Buenos Aires, Ediciones SM, 2004.

Por Lorenzo Corbetto

Inés buscaba un vestido para el baile del sábado. Se le ocurrió, entonces, ir por uno antiguo, uno de esos que se usaban en la década de los sesenta. Y fue justamente ese vestido el que desencadena la trama, ya que ahí mismo ella encuentra La Carta. Fechada el 22 de octubre de 1958, estaba dirigida a “querida Malú”. Elena (la que firma la carta) cuenta que tiene miedo: ha escuchado que su padre está siendo envenenado y, encima, dice, «sé muy bien que si papá muere, la siguiente seré yo». 
Inés, decidida a investigar sobre estas personas, descubre que Elena murió enigmáticamente poco después de la muerte de su padre, hombre adinerado cuya fortuna era anhelada por muchos, entre ellos, por su reciente esposa. El problema con el que se encuentra es, entre otros: ¿cómo investigar sobre algo que pasó hace tanto tiempo? Y en caso de dar a luz la verdad, ¿para qué le serviría?, ¿qué conseguiría ella misma, una chica adolescente de otra época?
La motivación y el punto de partida para resolver estos crímenes proviene de la carta. «Desde el principio sentí que Elena me había escrito a mí», dice Inés, porque al no llegar la carta a su punto de llegada (la carta había quedado en el vestido), es ella, aunque póstumamente, quien debe responder a ese pedido de auxilio.
A lo largo de la novela, la investigación de Inés la lleva a conocer a varios personajes que estuvieron involucrados en su momento, pero que ahora llevan una vida totalmente distinta. Es la carta, una vez más, la que cruza el tiempo como si nunca hubiese pasado. 
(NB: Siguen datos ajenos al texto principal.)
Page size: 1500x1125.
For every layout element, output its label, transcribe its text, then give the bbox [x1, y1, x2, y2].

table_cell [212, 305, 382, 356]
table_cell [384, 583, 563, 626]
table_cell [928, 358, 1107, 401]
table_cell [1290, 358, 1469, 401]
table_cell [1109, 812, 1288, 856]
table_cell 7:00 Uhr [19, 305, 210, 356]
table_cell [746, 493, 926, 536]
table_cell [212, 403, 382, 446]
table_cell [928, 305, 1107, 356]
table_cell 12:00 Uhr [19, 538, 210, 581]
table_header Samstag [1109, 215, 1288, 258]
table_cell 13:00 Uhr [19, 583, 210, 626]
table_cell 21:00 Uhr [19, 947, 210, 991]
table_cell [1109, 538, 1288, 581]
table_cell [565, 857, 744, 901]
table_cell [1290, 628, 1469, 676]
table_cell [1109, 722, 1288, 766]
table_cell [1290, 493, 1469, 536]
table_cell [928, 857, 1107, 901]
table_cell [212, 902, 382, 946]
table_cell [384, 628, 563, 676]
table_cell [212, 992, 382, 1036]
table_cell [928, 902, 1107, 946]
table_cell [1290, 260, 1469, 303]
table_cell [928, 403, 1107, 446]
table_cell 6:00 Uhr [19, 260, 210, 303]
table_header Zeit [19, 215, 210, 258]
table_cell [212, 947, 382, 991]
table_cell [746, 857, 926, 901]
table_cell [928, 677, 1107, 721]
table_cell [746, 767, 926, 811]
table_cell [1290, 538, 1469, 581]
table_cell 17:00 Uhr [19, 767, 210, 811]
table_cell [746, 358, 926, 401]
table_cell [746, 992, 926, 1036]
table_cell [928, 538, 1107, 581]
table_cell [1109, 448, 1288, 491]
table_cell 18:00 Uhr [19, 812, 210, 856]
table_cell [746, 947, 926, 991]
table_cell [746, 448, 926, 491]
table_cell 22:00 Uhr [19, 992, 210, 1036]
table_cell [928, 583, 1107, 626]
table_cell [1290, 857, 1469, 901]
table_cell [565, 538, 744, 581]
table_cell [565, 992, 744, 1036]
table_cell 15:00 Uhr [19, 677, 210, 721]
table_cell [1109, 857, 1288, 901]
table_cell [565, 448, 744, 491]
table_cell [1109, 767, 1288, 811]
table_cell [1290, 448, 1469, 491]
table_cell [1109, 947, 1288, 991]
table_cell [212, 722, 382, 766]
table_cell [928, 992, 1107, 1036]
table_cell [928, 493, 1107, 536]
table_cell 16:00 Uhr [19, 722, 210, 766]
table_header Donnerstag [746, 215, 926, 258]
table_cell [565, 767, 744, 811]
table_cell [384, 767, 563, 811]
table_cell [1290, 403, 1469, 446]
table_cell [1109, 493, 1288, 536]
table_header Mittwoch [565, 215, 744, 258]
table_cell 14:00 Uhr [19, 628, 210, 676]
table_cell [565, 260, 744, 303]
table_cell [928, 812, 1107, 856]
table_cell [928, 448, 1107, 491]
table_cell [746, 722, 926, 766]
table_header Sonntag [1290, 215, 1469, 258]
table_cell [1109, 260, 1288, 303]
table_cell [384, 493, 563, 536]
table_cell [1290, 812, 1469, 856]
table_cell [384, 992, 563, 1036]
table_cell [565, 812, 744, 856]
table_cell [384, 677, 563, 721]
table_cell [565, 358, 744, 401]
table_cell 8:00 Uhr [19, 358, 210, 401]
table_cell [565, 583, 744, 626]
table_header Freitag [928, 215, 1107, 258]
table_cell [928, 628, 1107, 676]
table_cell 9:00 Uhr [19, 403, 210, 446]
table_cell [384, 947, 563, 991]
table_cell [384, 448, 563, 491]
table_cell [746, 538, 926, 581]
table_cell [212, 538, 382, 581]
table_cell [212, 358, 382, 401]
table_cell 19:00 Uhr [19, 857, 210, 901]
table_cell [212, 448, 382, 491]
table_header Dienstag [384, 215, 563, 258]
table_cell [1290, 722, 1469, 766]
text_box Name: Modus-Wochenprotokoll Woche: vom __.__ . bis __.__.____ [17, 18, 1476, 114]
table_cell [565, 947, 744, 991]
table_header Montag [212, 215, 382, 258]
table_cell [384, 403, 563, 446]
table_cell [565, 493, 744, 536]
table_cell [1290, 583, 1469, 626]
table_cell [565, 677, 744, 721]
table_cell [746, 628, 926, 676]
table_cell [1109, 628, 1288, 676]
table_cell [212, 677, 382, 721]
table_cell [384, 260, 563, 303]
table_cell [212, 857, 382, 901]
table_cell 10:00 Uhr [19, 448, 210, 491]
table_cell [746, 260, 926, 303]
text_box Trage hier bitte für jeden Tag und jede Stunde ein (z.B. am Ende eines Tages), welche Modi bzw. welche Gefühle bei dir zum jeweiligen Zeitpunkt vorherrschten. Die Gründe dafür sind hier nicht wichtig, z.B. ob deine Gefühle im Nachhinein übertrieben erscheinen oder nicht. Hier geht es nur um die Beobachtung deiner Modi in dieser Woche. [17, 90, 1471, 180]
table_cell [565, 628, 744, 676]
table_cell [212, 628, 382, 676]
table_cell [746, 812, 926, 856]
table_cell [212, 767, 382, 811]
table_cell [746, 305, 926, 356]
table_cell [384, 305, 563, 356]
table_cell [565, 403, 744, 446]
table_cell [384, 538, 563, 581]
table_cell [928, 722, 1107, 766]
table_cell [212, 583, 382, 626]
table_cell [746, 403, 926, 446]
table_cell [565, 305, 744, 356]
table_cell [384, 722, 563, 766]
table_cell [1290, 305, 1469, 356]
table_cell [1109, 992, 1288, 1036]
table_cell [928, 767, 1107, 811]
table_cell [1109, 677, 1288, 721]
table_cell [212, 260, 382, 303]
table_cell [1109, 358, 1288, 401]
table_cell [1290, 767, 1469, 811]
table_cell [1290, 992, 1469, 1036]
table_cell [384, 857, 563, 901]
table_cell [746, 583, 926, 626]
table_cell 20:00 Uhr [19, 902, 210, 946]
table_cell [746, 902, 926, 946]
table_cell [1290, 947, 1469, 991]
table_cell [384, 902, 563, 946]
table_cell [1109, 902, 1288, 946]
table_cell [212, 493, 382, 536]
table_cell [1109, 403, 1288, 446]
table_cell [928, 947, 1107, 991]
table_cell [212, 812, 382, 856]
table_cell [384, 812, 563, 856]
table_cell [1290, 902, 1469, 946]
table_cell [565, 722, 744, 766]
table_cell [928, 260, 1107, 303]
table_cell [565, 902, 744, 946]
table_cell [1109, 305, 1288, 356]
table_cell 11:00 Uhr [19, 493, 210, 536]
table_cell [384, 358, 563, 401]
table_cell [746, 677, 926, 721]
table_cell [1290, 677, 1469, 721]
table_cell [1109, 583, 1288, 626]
Salí corriendo de mi habitación con la carta y se la mostré a mamá y también a Juanjo, mi hermano mayor, que acababa de salir de la facultad. Los dos se interesaron inmediatamente y durante diez o quince minutos se pusieron a barajar hipótesis de lo más absurdas, hasta llegar a la conclusión de que la carta la había escrito la dueña de la casa donde compré el vestido, con el malsano propósito de crear una atmosfera de misterio, muy beneficiosa para su negocio. Por supuesto que no estuve de acuerdo, pero después llegó Javier, mi hermano menor, y con la única finalidad de llevarme la contra apoyó la hipótesis de mamá y Juanjo.
Finalmente, para completar el cuadro familiar, llegó papá y, tal como me imaginaba, estuvo de acuerdo con lo que sostenía la mayoría, o sea, la parte lógica y sensata de la familia. Así que ahí quedé yo como una “loca de telenovela”, según palabras de Juanjo; “muy dada a la sensiblería”, como dijo papá; “demasiado fantasiosa”, según mamá y “siempre pensando en pelotudeces”, textuales palabras del mismísimo Javier. En fin, guardé bien guardada la carta en el cajón de mi escritorio y me juré iniciar una pequeña investigación que me permitiera demostrar que tanto mi padre y mi madre como mis dos hermanos estaban absolutamente equivocados.